Vor allem für junge Paare mit Kindern sei es schwer, zwischen Homeoffice und Homeschooling Raum füreinander zu finden, sagt die Paartherapeutin Iris Groß. Immer öfter kämen auch junge Paare zu ihr, „nicht weil sie zerstritten sind“, sondern weil sie sich fragen, wie Partnerschaft lebendig werde. „Viele junge Leute möchten wissen, wie man gemeinsam wächst und die eigene Individualität nicht verliert“, sagt Groß. Man wolle gemeinsam das Beste aus sich herausholen. „Dieser Wert kann während der Corona-zeit genutzt werden.“Eine Chance für mehr Tiefe, sagt sie. Es gebe weniger Ablenkung von außen, und so hätten Paare mehr Zeit für „Wertearbeit“. Die daraus resultierende Bereicherung habe einen höheren Stellenwert bekommen.

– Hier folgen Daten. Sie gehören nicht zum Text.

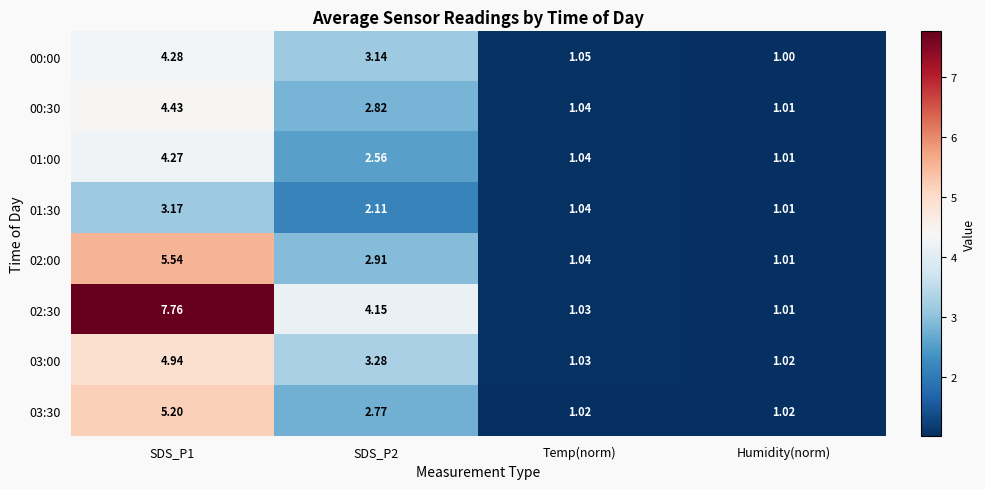

Between SDS_P1 and SDS_P2, which series saw the biggest shift?

02:30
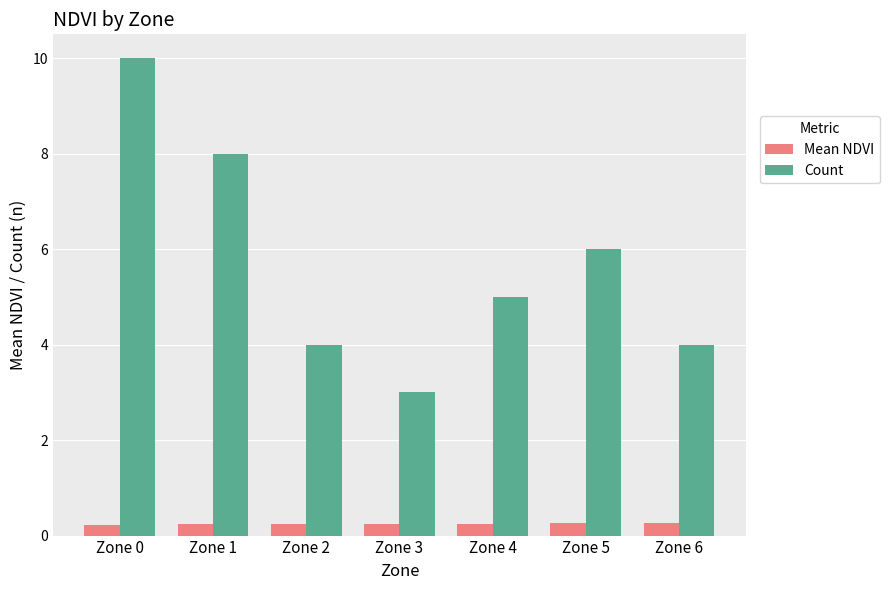

Is it true that Count equals 3.3 at Zone 5?

False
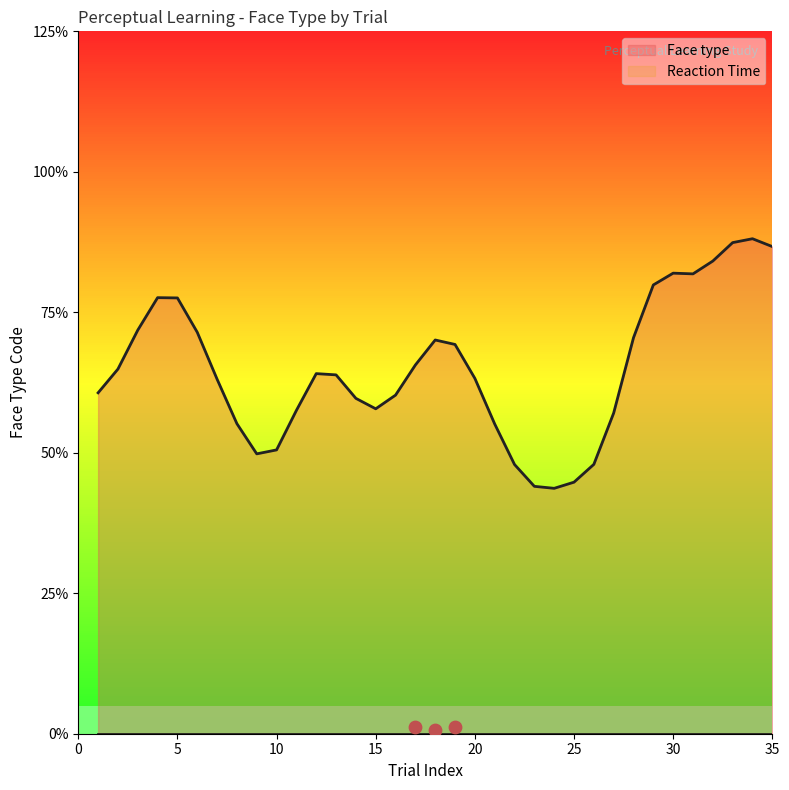

Which series has the largest Y range (max minus min)?

Face type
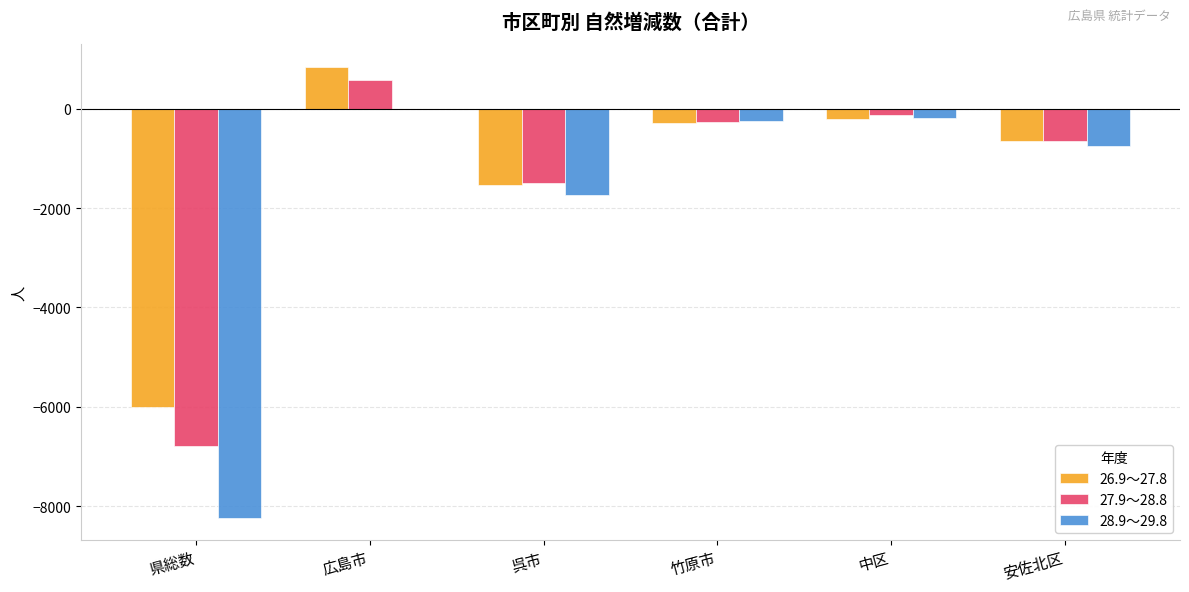

How many data points in 28.9～29.8 are above -254?

2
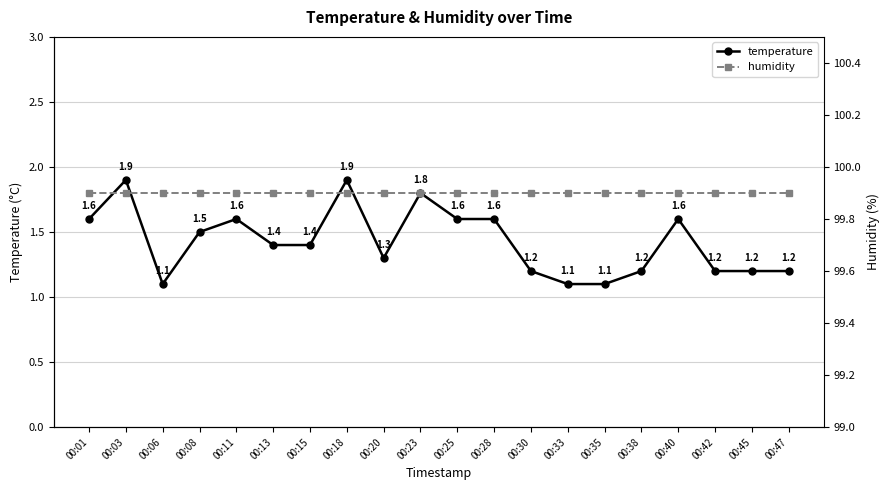

True or false: humidity and temperature intersect in this chart.

False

Für einen gelungenen Valentinstag, abseits der Standardaktivitäten, könne man sich gegenseitig etwas vorlesen und anschließend darüber sprechen. Anstatt ins Restaurant zu gehen, könne man etwas Ausgefallenes kochen, sich massieren oder ein bestimmtes Thema aussuchen, worüber man sich schon lange austauschen wollte, sagt Groß. Das sorge für Zusammenhalt.